--- Start of Items ---

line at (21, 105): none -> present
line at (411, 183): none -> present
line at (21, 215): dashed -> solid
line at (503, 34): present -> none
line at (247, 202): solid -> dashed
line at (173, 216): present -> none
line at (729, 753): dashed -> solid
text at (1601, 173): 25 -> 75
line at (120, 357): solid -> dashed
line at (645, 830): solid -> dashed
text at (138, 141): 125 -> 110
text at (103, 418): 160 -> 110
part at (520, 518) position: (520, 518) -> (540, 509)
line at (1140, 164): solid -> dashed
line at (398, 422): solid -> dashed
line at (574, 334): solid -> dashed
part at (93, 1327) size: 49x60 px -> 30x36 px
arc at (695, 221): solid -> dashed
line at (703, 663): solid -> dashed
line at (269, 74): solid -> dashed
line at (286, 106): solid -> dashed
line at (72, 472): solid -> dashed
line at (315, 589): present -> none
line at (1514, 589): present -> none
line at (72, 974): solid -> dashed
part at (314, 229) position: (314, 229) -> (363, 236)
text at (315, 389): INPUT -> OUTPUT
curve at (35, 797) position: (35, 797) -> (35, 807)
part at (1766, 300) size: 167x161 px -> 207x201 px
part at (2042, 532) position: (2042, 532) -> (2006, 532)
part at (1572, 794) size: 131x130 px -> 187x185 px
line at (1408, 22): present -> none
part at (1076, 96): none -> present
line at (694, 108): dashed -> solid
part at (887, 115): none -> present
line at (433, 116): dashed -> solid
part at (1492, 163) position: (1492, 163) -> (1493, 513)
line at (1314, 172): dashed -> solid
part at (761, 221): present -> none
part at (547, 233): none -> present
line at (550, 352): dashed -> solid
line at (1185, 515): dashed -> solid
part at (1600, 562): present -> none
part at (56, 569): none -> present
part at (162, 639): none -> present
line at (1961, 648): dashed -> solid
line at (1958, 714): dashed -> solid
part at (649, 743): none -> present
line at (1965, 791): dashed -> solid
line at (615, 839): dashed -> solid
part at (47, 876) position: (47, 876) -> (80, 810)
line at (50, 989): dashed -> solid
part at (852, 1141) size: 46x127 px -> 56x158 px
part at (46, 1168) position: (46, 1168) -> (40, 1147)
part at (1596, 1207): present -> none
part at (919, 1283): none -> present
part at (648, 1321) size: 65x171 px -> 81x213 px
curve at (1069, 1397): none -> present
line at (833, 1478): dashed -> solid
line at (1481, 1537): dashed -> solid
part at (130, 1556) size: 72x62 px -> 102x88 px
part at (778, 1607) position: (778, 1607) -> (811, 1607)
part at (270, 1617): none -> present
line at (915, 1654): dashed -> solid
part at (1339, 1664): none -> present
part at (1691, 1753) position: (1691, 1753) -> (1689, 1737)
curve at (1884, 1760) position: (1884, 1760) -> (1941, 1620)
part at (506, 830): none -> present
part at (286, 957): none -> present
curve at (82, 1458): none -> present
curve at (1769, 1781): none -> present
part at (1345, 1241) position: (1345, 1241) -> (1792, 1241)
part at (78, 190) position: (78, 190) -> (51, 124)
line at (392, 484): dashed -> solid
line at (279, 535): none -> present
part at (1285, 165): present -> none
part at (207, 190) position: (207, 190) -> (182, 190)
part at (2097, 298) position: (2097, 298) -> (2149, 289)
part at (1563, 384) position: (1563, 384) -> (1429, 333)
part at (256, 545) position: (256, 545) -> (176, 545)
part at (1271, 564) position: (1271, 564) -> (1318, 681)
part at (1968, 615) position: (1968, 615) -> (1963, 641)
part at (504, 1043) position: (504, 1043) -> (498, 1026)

--- End of Items ---

* [Exercise aim]: Copy these lines out word for word, from the first to the last.

* [Problem solution]:
line at (21, 105): none -> present
line at (411, 183): none -> present
line at (21, 215): dashed -> solid
line at (503, 34): present -> none
line at (247, 202): solid -> dashed
line at (173, 216): present -> none
line at (729, 753): dashed -> solid
text at (1601, 173): 25 -> 75
line at (120, 357): solid -> dashed
line at (645, 830): solid -> dashed
text at (138, 141): 125 -> 110
text at (103, 418): 160 -> 110
part at (520, 518) position: (520, 518) -> (540, 509)
line at (1140, 164): solid -> dashed
line at (398, 422): solid -> dashed
line at (574, 334): solid -> dashed
part at (93, 1327) size: 49x60 px -> 30x36 px
arc at (695, 221): solid -> dashed
line at (703, 663): solid -> dashed
line at (269, 74): solid -> dashed
line at (286, 106): solid -> dashed
line at (72, 472): solid -> dashed
line at (315, 589): present -> none
line at (1514, 589): present -> none
line at (72, 974): solid -> dashed
part at (314, 229) position: (314, 229) -> (363, 236)
text at (315, 389): INPUT -> OUTPUT
curve at (35, 797) position: (35, 797) -> (35, 807)
part at (1766, 300) size: 167x161 px -> 207x201 px
part at (2042, 532) position: (2042, 532) -> (2006, 532)
part at (1572, 794) size: 131x130 px -> 187x185 px
line at (1408, 22): present -> none
part at (1076, 96): none -> present
line at (694, 108): dashed -> solid
part at (887, 115): none -> present
line at (433, 116): dashed -> solid
part at (1492, 163) position: (1492, 163) -> (1493, 513)
line at (1314, 172): dashed -> solid
part at (761, 221): present -> none
part at (547, 233): none -> present
line at (550, 352): dashed -> solid
line at (1185, 515): dashed -> solid
part at (1600, 562): present -> none
part at (56, 569): none -> present
part at (162, 639): none -> present
line at (1961, 648): dashed -> solid
line at (1958, 714): dashed -> solid
part at (649, 743): none -> present
line at (1965, 791): dashed -> solid
line at (615, 839): dashed -> solid
part at (47, 876) position: (47, 876) -> (80, 810)
line at (50, 989): dashed -> solid
part at (852, 1141) size: 46x127 px -> 56x158 px
part at (46, 1168) position: (46, 1168) -> (40, 1147)
part at (1596, 1207): present -> none
part at (919, 1283): none -> present
part at (648, 1321) size: 65x171 px -> 81x213 px
curve at (1069, 1397): none -> present
line at (833, 1478): dashed -> solid
line at (1481, 1537): dashed -> solid
part at (130, 1556) size: 72x62 px -> 102x88 px
part at (778, 1607) position: (778, 1607) -> (811, 1607)
part at (270, 1617): none -> present
line at (915, 1654): dashed -> solid
part at (1339, 1664): none -> present
part at (1691, 1753) position: (1691, 1753) -> (1689, 1737)
curve at (1884, 1760) position: (1884, 1760) -> (1941, 1620)
part at (506, 830): none -> present
part at (286, 957): none -> present
curve at (82, 1458): none -> present
curve at (1769, 1781): none -> present
part at (1345, 1241) position: (1345, 1241) -> (1792, 1241)
part at (78, 190) position: (78, 190) -> (51, 124)
line at (392, 484): dashed -> solid
line at (279, 535): none -> present
part at (1285, 165): present -> none
part at (207, 190) position: (207, 190) -> (182, 190)
part at (2097, 298) position: (2097, 298) -> (2149, 289)
part at (1563, 384) position: (1563, 384) -> (1429, 333)
part at (256, 545) position: (256, 545) -> (176, 545)
part at (1271, 564) position: (1271, 564) -> (1318, 681)
part at (1968, 615) position: (1968, 615) -> (1963, 641)
part at (504, 1043) position: (504, 1043) -> (498, 1026)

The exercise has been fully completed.